The Museum of Modern Art (MoMA) is one of the largest collectors of Modern and Contemporary Art in the world. They have over 200,000 artworks in their collection. The Museum has been collecting since the height of post-Impressionism in the 1920’s, through Modernism in the 1960’s, and into the Contemporary present. As an open source initiative, the museum has made public several datasets, which are available on Github and data.world. These research datasets allow the public to view the museum’s holdings and information about the institution through a different set of lenses and provide a level of granularity not necessarily possible when visiting the museum. In exploring their available data, I was particularly interested in what could be gleaned in terms of gender, nationality, and acquisition patterns. In my visualization, I used two datasets—one a comprehensive list of MoMA artists and the other a portion of the index of artworks, specifically the data regarding the museum’s painting and sculpture collection—to highlight statistics on gender and nationality. The questions I address in my visualization are multivalent, but include: what is the gender difference by percentage of MOMA Artists? What does the geographic distribution of artist’s nationality look like if mapped?

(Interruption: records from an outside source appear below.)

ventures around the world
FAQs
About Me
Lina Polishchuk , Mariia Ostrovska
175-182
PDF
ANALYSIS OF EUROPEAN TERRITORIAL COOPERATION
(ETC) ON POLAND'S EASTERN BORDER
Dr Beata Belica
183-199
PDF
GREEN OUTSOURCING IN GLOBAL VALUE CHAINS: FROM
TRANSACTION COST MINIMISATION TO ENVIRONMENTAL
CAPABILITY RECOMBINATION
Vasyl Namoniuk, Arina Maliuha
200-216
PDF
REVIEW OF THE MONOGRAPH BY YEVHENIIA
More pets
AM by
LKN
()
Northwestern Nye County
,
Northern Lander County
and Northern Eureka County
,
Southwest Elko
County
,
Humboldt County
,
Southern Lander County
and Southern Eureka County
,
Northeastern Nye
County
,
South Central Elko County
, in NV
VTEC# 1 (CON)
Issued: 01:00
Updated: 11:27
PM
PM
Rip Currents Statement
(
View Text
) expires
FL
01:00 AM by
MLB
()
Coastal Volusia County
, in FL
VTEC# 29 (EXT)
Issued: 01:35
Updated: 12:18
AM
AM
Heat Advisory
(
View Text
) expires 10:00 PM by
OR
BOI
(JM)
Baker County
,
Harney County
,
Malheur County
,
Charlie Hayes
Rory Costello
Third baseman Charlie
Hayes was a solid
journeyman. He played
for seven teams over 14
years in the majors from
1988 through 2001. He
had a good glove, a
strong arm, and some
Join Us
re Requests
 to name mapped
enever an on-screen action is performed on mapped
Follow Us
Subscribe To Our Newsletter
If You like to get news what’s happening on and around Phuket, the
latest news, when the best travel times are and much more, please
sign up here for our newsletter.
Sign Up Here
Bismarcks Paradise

What might be discerned about the collecting habits of the museum when visualized by accession date and nationality?
The inspiration for these questions and my visualization came from exploring the datasets of the museum, which included interesting variables such as gender, biographical information (e.g. birth date, death date), nationality, department, and accession date. Additionally, an article in New York Magazine by Jerry Saltz helped form my direction of inquiry. In the article, Saltz questions the lack of women in MoMA’s Permanent Collection from 1879-1969 and problematizes issues of gender throughout the museum and past exhibitions. With this article in mind, I wanted to use information visualization to bring attention to issues of gender and nationality in the collection and contribute to the discourse that inquires into the status quo of museums—both in their specialized and encyclopedic forms.
Materials and Procedures
Both datasets I used were large (+130,000 records in the collection and +15,000 artists). They both needed to be refined and “cleaned” in Excel and OpenRefine. I started with my smaller dataset and removed unneeded columns. I left certain columns that I knew I would eventually delete (e.g. Artist’s Name, Artist’s Biographic information), but knew would be helpful during workflow. Next, I removed unknown and incomplete records, formatted nationalities for consistency, added a corresponding country field so Tableau would recognize it as a geo-location, and continuously faceted down to make sure everything was consistent before bringing my data into Tableau. For my second dataset, I isolated the Painting and Sculpture Collection (approx. 4,000 records) from the Artwork index. I then performed many of the same functions previously mentioned, including formatting dates, adding a decade field, and removing unwanted characters such as parentheses. Indeed, I spent 80% of my time (approximately 10+ hours) working with and cleaning the data and 20% working in Tableau. In Tableau, I created my workbook, pulled in my cleaned data, grouped years into decades and nationalities into geographic regions, and created several visualizations. Once satisfied with the results, I created, cleaned up, and refined my dashboard.
My Tableau Dashboard is comprised of four visualizations, all which give additional information such as record quantity and percentage when hovered over. As is clear in the highlighted graph, MoMA collected American artists heavily in the 1960’s, but almost no artworks by artists from Africa, Asia, the Caribbean, and Oceania in the early days of the museum. My stacked graph visualizes the quantity of artists by gender and nationality, and clearly highlights that American males comprise a large portion of the artist list. Below this, the simple, yet powerful visualization of artist’s gender by percentage clearly shows the disparity of females overall. My findings indicate that females make up approximately 18% of all artists; however, as suggested in the New York Magazine article, the percentage of female artists actually exhibited is likely much lower (acquisition does not guarantee exhibition). My final visualization maps all artists by geographic location. Hovering over the dots provides information on nationality and number of records.
Reflection and Future Directions
Before finding the MoMA dataset, I cleaned several datasets that were inevitably too unwieldy, dirty (i.e. unstructured) to use, or that otherwise needed more time to properly clean to be meaningfully visualized. Going through the growing pains of learning the basics of OpenRefine, however, help me to understand better the program and what it can do for visualization and content creation. I have worked on practice datasets in OpenRefine workshops in the past, but this project was certainly more extensive and beneficial in understanding how it works in tandem with visualization tools. This was my first time using Tableau, and I think it has a great deal of potential to help bring attention to critical topics such as gender disparity. It would also be interesting to delve into issues of race as they manifest in acquisition decisions (including prices paid), strategies of display, and public response. Extending this project would also be an equality fruitful venture.